* _Work instructions_:
a - Answer these questions from the patch review, each on its own line and marked as shown:
(i) What does the reviewer think should be done with this patch in relation to the previous patch?
(ii) In the new code, which function does blk_mq_delay_kick_requeue_list call?
(iii) What does the reviewer say the final check would benefit from?
b - Update the patch review in the stretch from "Christoph Hellwig April" through "blk_mq_kick_requeue_list(struct request_queue *q)", replacing "merged" with "combined".
c - List every distinct function name beginning with "blk_mq_" in the patch review.

* _Text section_:
__________

Christoph Hellwig April 11, 2023, 12:43 p.m. UTC | #2

I think this should be merged with the previous patch.

>  void blk_mq_kick_requeue_list(struct request_queue *q)
>  {
> +	blk_mq_run_hw_queues(q, true);
>  }
>  EXPORT_SYMBOL(blk_mq_kick_requeue_list);

Pleae just remove blk_mq_kick_requeue_list entirely.

>
>  
>  void blk_mq_delay_kick_requeue_list(struct request_queue *q,
>  				    unsigned long msecs)
>  {
> +	blk_mq_delay_run_hw_queues(q, msecs);
>  }
>  EXPORT_SYMBOL(blk_mq_delay_kick_requeue_list);

Same for blk_mq_delay_kick_requeue_list.

>  		if (!sq_hctx || sq_hctx == hctx ||
> -		    !list_empty_careful(&hctx->dispatch))
> +		    blk_mq_hctx_has_pending(hctx))
>  			blk_mq_run_hw_queue(hctx, async);
>  	}
>  }
> @@ -2353,7 +2341,7 @@ void blk_mq_delay_run_hw_queues(struct request_queue *q, unsigned long msecs)
>  		 * scheduler.
>  		 */
>  		if (!sq_hctx || sq_hctx == hctx ||
> -		    !list_empty_careful(&hctx->dispatch))
> +		    blk_mq_hctx_has_pending(hctx))

This check would probably benefit from being factored into a helper.

__________

* _Raw records_:
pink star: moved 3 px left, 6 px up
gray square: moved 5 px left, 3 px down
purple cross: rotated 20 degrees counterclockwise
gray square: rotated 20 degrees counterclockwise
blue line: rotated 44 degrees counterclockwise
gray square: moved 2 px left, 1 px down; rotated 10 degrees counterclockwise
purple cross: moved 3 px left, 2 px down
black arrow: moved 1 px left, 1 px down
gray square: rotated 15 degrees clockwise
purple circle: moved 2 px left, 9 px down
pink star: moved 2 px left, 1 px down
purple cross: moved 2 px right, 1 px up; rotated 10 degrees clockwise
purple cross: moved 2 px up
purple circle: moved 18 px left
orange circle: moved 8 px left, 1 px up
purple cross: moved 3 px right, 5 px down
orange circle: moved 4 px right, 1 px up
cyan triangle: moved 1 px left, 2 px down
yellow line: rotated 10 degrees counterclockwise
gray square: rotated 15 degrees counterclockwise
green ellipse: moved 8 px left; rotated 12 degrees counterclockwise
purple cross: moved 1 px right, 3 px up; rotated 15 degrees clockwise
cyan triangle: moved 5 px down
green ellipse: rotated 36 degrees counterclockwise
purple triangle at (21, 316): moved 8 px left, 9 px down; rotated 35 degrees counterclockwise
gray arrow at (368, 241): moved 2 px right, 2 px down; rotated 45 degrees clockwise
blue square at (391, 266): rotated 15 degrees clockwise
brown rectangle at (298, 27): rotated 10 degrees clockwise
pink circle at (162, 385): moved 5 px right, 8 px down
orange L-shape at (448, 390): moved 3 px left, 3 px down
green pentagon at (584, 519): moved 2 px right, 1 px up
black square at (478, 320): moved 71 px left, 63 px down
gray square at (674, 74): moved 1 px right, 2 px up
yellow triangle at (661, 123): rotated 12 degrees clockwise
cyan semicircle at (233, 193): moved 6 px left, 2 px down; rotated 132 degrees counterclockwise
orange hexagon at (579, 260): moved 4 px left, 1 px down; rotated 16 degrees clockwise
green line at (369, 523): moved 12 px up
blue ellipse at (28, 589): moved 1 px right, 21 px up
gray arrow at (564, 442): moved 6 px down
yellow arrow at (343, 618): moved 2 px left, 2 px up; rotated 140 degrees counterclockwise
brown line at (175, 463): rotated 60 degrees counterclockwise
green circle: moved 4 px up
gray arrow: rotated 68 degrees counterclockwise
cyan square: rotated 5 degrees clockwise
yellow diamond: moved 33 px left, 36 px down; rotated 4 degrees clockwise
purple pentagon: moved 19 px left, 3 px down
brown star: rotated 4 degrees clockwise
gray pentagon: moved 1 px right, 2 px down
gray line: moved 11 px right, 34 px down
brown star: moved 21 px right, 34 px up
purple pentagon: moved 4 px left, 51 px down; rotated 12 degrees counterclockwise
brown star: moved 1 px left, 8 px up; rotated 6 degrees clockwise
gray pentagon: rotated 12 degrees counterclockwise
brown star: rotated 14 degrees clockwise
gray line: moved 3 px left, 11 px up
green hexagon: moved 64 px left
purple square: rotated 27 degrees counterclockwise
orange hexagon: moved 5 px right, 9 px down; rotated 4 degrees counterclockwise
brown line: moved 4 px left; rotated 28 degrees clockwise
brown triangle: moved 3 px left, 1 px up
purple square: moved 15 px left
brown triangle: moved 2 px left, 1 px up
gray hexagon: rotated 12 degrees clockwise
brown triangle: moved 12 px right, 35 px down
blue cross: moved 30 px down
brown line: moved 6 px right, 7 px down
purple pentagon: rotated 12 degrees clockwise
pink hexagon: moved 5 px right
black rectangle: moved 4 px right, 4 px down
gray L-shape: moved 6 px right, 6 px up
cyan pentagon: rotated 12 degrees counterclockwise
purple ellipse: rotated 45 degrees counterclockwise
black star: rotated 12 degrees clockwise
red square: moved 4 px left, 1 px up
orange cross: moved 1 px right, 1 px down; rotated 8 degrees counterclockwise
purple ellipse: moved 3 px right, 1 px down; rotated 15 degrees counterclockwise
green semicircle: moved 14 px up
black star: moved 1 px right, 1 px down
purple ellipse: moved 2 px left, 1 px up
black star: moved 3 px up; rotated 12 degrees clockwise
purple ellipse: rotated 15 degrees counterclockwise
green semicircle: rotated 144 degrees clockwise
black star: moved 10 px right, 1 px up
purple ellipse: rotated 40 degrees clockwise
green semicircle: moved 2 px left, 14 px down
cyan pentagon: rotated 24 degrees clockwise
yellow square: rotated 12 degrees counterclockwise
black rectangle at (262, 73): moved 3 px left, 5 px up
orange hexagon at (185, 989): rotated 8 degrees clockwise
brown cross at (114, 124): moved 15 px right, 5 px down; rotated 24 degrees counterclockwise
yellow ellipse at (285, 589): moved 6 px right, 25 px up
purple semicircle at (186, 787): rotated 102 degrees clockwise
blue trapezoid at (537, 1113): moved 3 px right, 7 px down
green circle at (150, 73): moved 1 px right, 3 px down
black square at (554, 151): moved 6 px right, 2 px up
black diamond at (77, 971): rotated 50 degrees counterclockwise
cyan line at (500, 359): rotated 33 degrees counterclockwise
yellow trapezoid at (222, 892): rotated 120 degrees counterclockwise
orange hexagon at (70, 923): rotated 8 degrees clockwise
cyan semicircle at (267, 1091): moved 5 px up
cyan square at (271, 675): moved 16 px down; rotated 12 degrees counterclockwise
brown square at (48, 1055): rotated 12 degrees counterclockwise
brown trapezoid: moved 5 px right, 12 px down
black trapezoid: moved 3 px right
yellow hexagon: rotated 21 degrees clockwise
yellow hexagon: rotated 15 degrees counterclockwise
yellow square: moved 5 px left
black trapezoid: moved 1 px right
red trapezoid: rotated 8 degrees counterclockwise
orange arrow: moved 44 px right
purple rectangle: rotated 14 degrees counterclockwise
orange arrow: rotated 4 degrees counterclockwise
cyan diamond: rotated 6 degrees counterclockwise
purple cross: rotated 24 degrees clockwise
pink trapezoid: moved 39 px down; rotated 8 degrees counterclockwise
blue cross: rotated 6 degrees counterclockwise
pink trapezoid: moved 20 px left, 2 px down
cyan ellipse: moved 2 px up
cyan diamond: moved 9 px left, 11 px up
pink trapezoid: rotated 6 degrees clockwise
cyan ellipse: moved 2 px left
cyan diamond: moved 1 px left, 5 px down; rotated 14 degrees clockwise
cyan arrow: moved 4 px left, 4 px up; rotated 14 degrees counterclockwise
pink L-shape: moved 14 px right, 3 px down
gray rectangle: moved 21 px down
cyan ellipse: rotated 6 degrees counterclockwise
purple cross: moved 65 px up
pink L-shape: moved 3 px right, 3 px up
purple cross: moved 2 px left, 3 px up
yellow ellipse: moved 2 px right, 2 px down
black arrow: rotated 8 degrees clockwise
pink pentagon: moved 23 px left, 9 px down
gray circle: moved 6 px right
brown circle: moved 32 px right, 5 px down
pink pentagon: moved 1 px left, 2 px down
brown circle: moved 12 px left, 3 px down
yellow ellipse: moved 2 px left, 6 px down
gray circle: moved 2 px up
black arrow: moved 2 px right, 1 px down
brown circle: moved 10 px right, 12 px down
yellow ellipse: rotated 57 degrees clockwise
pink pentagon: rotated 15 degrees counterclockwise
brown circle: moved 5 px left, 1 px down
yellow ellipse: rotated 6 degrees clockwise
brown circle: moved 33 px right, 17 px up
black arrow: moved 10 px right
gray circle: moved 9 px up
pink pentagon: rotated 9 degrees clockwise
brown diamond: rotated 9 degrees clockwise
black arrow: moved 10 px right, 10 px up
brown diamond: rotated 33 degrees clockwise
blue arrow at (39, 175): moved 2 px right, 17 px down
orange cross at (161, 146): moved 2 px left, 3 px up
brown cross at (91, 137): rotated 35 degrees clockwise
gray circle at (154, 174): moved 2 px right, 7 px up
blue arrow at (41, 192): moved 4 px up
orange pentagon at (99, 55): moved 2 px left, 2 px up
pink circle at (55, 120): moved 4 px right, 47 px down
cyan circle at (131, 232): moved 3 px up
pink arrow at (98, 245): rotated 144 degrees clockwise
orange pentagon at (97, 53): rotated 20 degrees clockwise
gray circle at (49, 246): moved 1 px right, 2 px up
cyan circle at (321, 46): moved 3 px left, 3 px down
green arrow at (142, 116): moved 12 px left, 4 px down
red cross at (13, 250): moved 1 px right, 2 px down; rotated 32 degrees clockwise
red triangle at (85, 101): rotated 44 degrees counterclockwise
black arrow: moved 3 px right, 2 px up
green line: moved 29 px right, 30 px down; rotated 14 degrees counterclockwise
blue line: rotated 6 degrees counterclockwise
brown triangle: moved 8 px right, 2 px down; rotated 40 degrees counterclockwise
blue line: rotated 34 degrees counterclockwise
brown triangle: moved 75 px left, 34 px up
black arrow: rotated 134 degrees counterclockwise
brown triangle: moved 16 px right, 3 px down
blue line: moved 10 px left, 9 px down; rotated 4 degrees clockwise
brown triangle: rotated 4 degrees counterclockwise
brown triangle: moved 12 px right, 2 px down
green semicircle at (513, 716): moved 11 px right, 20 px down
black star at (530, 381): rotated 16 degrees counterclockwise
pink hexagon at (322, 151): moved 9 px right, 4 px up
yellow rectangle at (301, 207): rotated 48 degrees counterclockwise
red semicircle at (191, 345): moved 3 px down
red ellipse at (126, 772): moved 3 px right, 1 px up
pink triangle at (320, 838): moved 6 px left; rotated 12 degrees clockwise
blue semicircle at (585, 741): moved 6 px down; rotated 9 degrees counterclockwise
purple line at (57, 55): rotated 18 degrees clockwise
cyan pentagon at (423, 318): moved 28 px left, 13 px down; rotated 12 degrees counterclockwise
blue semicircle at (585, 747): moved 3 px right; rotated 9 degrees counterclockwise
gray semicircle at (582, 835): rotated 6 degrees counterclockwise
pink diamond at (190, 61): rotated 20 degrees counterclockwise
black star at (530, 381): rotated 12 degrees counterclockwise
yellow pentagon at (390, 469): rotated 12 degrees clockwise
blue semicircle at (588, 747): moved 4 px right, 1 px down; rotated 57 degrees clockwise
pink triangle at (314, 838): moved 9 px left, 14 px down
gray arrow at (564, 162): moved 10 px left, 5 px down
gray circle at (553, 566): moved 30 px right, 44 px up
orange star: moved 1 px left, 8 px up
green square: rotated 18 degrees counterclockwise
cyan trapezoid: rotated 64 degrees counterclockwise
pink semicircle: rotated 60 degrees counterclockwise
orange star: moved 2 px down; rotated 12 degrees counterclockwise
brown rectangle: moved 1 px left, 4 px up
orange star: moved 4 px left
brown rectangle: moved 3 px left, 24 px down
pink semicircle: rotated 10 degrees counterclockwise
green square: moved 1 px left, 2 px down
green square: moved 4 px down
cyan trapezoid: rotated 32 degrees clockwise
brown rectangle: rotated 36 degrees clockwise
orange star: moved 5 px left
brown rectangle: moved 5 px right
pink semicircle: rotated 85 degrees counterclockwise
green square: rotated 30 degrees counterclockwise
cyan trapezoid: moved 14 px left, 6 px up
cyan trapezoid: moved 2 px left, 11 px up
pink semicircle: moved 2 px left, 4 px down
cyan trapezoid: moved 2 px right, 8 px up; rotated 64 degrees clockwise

__________

* _Answers in order_:
a -
(i) It should be merged with the previous patch.
(ii) blk_mq_delay_run_hw_queues
(iii) Being factored into a helper.

b -
Christoph Hellwig April 11, 2023, 12:43 p.m. UTC | #2

I think this should be combined with the previous patch.

>  void blk_mq_kick_requeue_list(struct request_queue *q)

c -
blk_mq_kick_requeue_list
blk_mq_run_hw_queues
blk_mq_delay_kick_requeue_list
blk_mq_delay_run_hw_queues
blk_mq_hctx_has_pending
blk_mq_run_hw_queue